Bugün Türkiye’de ekonomiden siyasete, dış politikadan sosyal yaşama, eğitimden sağlığa kadar yaşanan problemler ilginç bir kesişme yaşamaktadır. Bu kesişmenin AKP’de cisimleşmesi, sorunun sistem sorunu haline geldiğinin üstünü örtmemesi gerekmektedir. Dolayısıyla ortada “klasik yöntemlerle” aşılabilecek bir sorun bulunmuyor. Sorun klasik yöntemlerle aşılamaz; çünkü dünyada emperyalist-kapitalist sistemin biriken sorunları Türkiye’ye de taşınmaktadır. Siyasi olarak karar verilmesi gereken yerler bulunuyor.

Tarihsel olarak laiklik ve modernleşme mi, yoksa her türlü gericiliğin üstünü örten bir demokrasi miti mi?

Emekçilerin genel çıkarlarını temsil eden, sağlıktan eğitime, temel ihtiyaçlardan teknolojik gelişime kadar tüm ekonomik ve sosyal yaşamı kamucu bir anlayışla planlamak mı, yoksa tekellerin, yandaşların ve patronların çıkarlarını esas alan piyasa ekonomisi mi?

Bir NATO ülkesi olan Türkiye’nin emperyalist saldırganlığın parçası olması mı, yoksa bağımsızlıkçı ve tüm emekçi insanların haklı saygısını kazanan bir dış politika mı?[1]

Parti başkanlarından, üç-beş patronun sesinden ibaret bir siyaset mi, yoksa emekçilerin örgütlü ve devlet yönetimine katıldığı bir siyaset mi?

Medya balonlarından, propaganda tekniklerinden, “büyük insan” yanılmasasından ibaret bir ülke mi, yoksa tüm emekçilerin yeteneklerine, gelişimine açık bir ülke mi?

Türkiye’de laiklikten, bağımsızlığa, özgürlükten eşitliğe kadar her türlü tıkanmanın önündeki engeli, bu düzenin ufkunu aşacak bir yaklaşımla, başka bir programla aşmak gerekmektedir. Bu programın, adlı adınca “sosyalizm programı” olduğu, emekçilerin mücadelesi olmaksızın bugünkü baskı ve eşitsizliğin giderilemeyeceği açıktır. O nedenle verilmesi gereken yanıt, siyasette emekçilerin örgütlü gücüne yerin olup olmadığıdır.

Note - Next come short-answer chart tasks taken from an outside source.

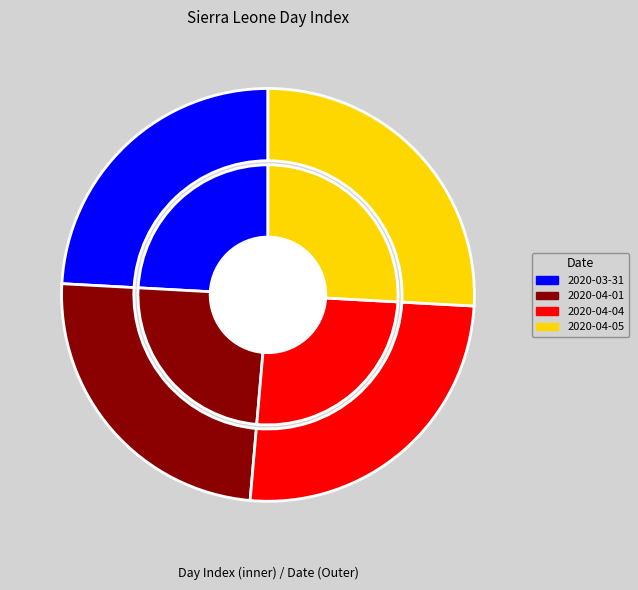

To the nearest percent, what is the difference between the 2020-04-04 and 2020-03-31 slice percentages?

1%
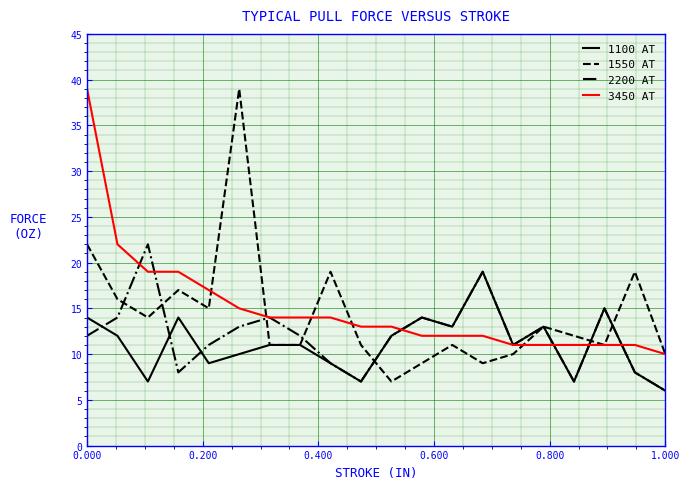

Which series ends up on top after the final intersection of 3450 AT and 1100 AT?

3450 AT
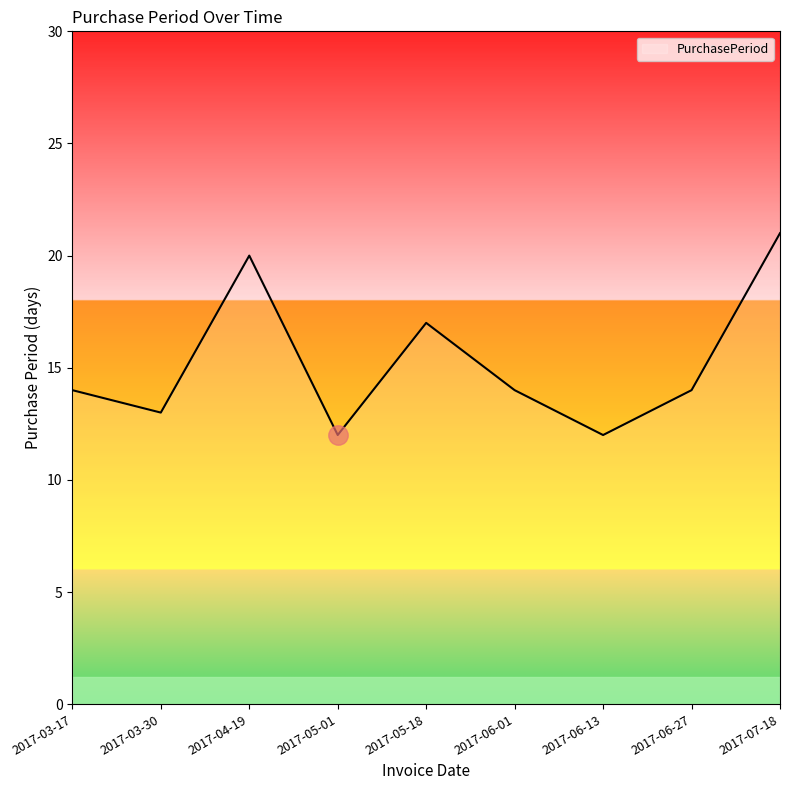

The chart shows a value of 5 at 2017-03-17. True or false?

False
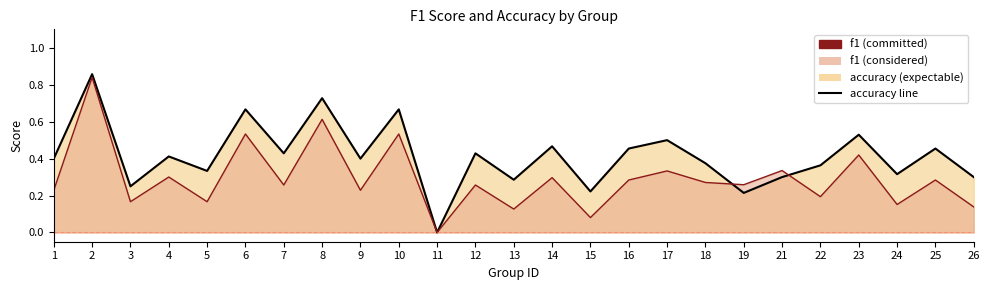

Is the value of f1 at 23 greater than the value of accuracy at 18?

Yes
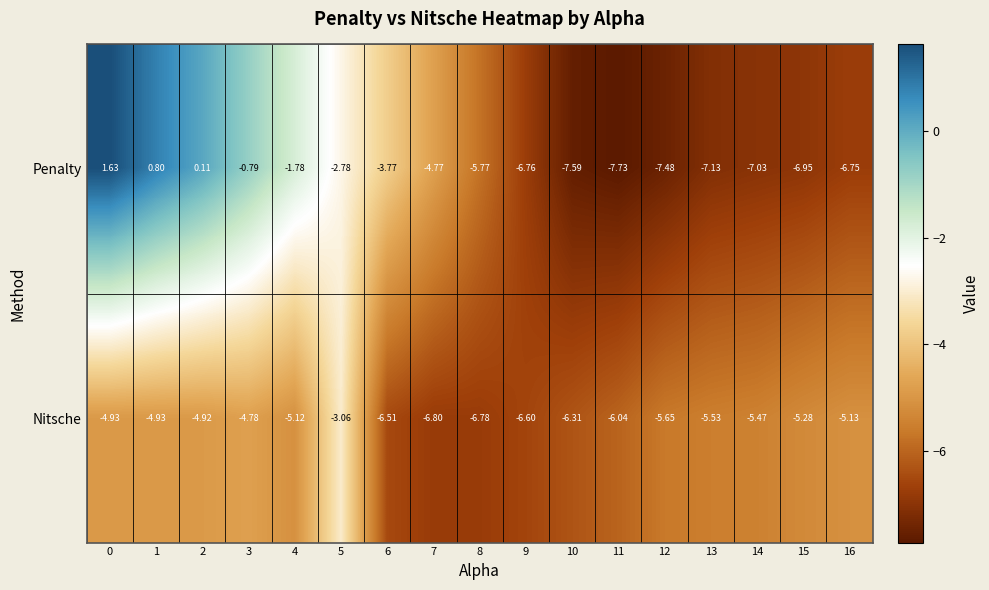

How many categories are shown in the chart?

17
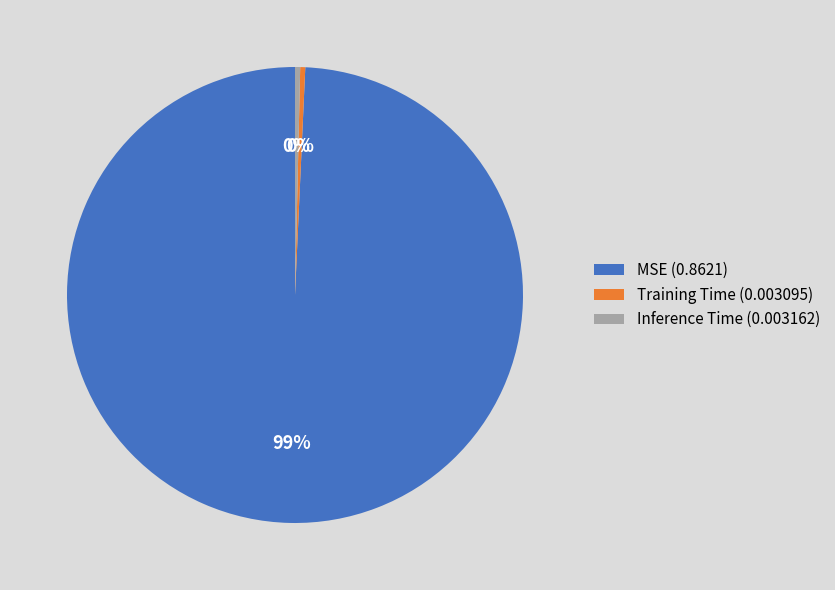

True or false: Training Time accounts for 15% of the total.

False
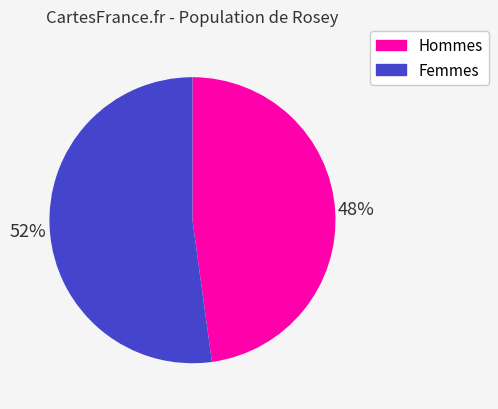

To the nearest percent, what is the average slice percentage?

50%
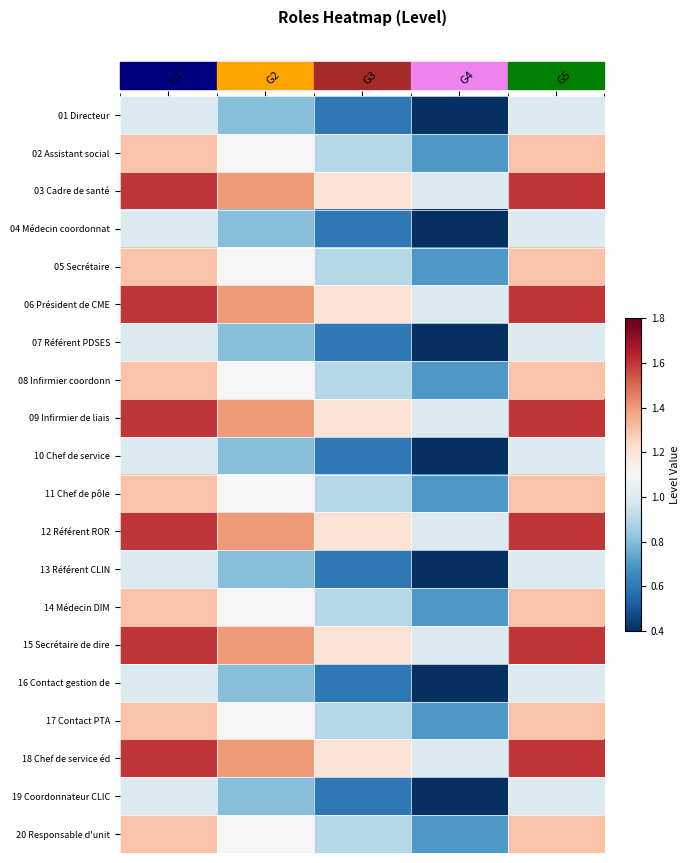

Reading left to right, list all the values displayed in this chart.

01 Directeur: G1=1.0	G2=0.8	G3=0.6	G4=0.4	G5=1.0
02 Assistant social: G1=1.3	G2=1.1	G3=0.9	G4=0.7	G5=1.3
03 Cadre de santé: G1=1.6	G2=1.4	G3=1.2	G4=1.0	G5=1.6
04 Médecin coordonnat: G1=1.0	G2=0.8	G3=0.6	G4=0.4	G5=1.0
05 Secrétaire: G1=1.3	G2=1.1	G3=0.9	G4=0.7	G5=1.3
06 Président de CME: G1=1.6	G2=1.4	G3=1.2	G4=1.0	G5=1.6
07 Référent PDSES: G1=1.0	G2=0.8	G3=0.6	G4=0.4	G5=1.0
08 Infirmier coordonn: G1=1.3	G2=1.1	G3=0.9	G4=0.7	G5=1.3
09 Infirmier de liais: G1=1.6	G2=1.4	G3=1.2	G4=1.0	G5=1.6
10 Chef de service: G1=1.0	G2=0.8	G3=0.6	G4=0.4	G5=1.0
11 Chef de pôle: G1=1.3	G2=1.1	G3=0.9	G4=0.7	G5=1.3
12 Référent ROR: G1=1.6	G2=1.4	G3=1.2	G4=1.0	G5=1.6
13 Référent CLIN: G1=1.0	G2=0.8	G3=0.6	G4=0.4	G5=1.0
14 Médecin DIM: G1=1.3	G2=1.1	G3=0.9	G4=0.7	G5=1.3
15 Secrétaire de dire: G1=1.6	G2=1.4	G3=1.2	G4=1.0	G5=1.6
16 Contact gestion de: G1=1.0	G2=0.8	G3=0.6	G4=0.4	G5=1.0
17 Contact PTA: G1=1.3	G2=1.1	G3=0.9	G4=0.7	G5=1.3
18 Chef de service éd: G1=1.6	G2=1.4	G3=1.2	G4=1.0	G5=1.6
19 Coordonnateur CLIC: G1=1.0	G2=0.8	G3=0.6	G4=0.4	G5=1.0
20 Responsable d'unit: G1=1.3	G2=1.1	G3=0.9	G4=0.7	G5=1.3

Bizce buna ihtiyaç vardır ve emek, laiklik, bağımsızlık ve sosyalizm diyenleri tarihi görevler beklemektedir. Biz bu tarihi görevlere hazırız!

[1] Bu konuyu daha sonraki yazılarda daha geniş ve hakkını vererek alacağız. Türkiye’de ve Dünya’da kendinden menkul bir “emperyalizm” tartışması sürüp gidiyor ve bu tartışmada solun aklı bir hayli karışık. Ancak yazının temelleri geniş olacağı için, şimdilik bu konuyu önümüzdeki haftalara erteleyelim.